6月12日(日) 横浜能楽堂

狂言組 大蔵流 山本東次郎家

『衣大名』

  シテ(大名)山本東次郎 アド(太郎冠者)山本凜太郎 アド(衣商人)

(休憩)

『鎌腹』

  シテ(夫)山本則孝 アド(妻)山本則秀 アド(仲裁人)山本泰太郎

お話 山本東次郎

 小舞:鸚鵡

 

『衣大名』は初めて。明治39年に杉谷という人が「裸の王様」を題材にして狂言にしたのを、3世東次郎が当時かな、改作上演し、それを昨年90年ぶりに、更に少し変えて上演したのだそう。それ以来2回目。

初見に決まっていた。

すっぱが、珍しい装束が大好きな大名に売りつけようと、衣商人となって、実際には何もないのに、心素直な人だけには見えると「霞の衣」を売りに来る。見えないのだけど、そうとは言えないシテ大名、太郎冠者も見えると言うし。

裸の姿で街に出て、誰も指摘してくれないが、寒いので、ぶるっと震えて、くっさめ、くっさめ、くっさめと3回くしゃみをしてお終い。

すっぱが売りに来る前に、自分はどれだけ珍しい衣装を持っているかを、太郎冠者に持ち出させて披露するシーンは、現世東次郎さんの工夫らしい。

珍しい狂言で、狂言所作は、さすがに東次郎さん。

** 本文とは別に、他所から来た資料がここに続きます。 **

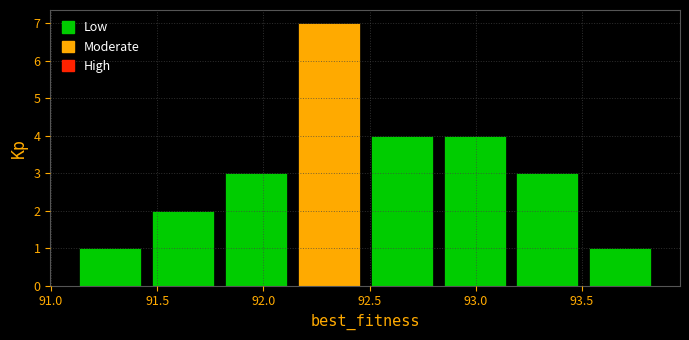

Reading left to right, transcribe this chart: for each bar, give the range it covers on the x-axis and its height. Neither the bar edges nor the heights are printed on the chart, so give them approximately, as read against the axes.

91.10 to 91.45: 1
91.45 to 91.80: 2
91.80 to 92.15: 3
92.15 to 92.50: 7
92.50 to 92.80: 4
92.80 to 93.15: 4
93.15 to 93.50: 3
93.50 to 93.85: 1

右膝痛はまったく感じさせない。

 

『鎌腹』は何度も。妻に虐められるシテ夫。自殺しようともがくが出来ない。ちゃんと山に樵に行けば良いんだ、許して貰えると思い直す。

ここで、アド妻が、自殺を思いとどまるように説得した。そうだったかな。うれしくなったシテ夫は、鎌を返すと、やっぱり逆に鎌で追い立てられるという始末。

可哀想に。気弱な夫と、気丈夫な妻と。でも、これは妻が酷い。離婚してしまえと思うが、それも出来ないのでしょう。

後の説明で、色々工夫があったらしいが、そこまで見熟せていないです。

 

東次郎さんのお話は、いつも為になるし、面白い。

で恒例の小舞。ロビンソンクルーソーから着想を得た新作狂言中に出てくる小舞で、鳥尽くしの詞章で、『鸚鵡』というモノ。

だいぶ身体の弱られたであろう則俊さんが、力一杯の地謡。そして東次郎さんのしっかりした小舞。

小舞でウルウルしてしまう。

東次郎家は、全体として、まとまって見えるし、上手だし、真剣だし、安心して観ていられるし、良いなあ。

則重さん、則秀さんの子世代も、初舞台になるような。

 

狂言堂も、前回出席するのもやや疲れてきたけど、東次郎家のモノは見るつもり。今年度は9月と12月。ただ、12月11日(日)は梅若会定式能で、紀彰師シテの『定家』と重なる。これは、紀彰師シテ『定家』を優先せざるを得ません。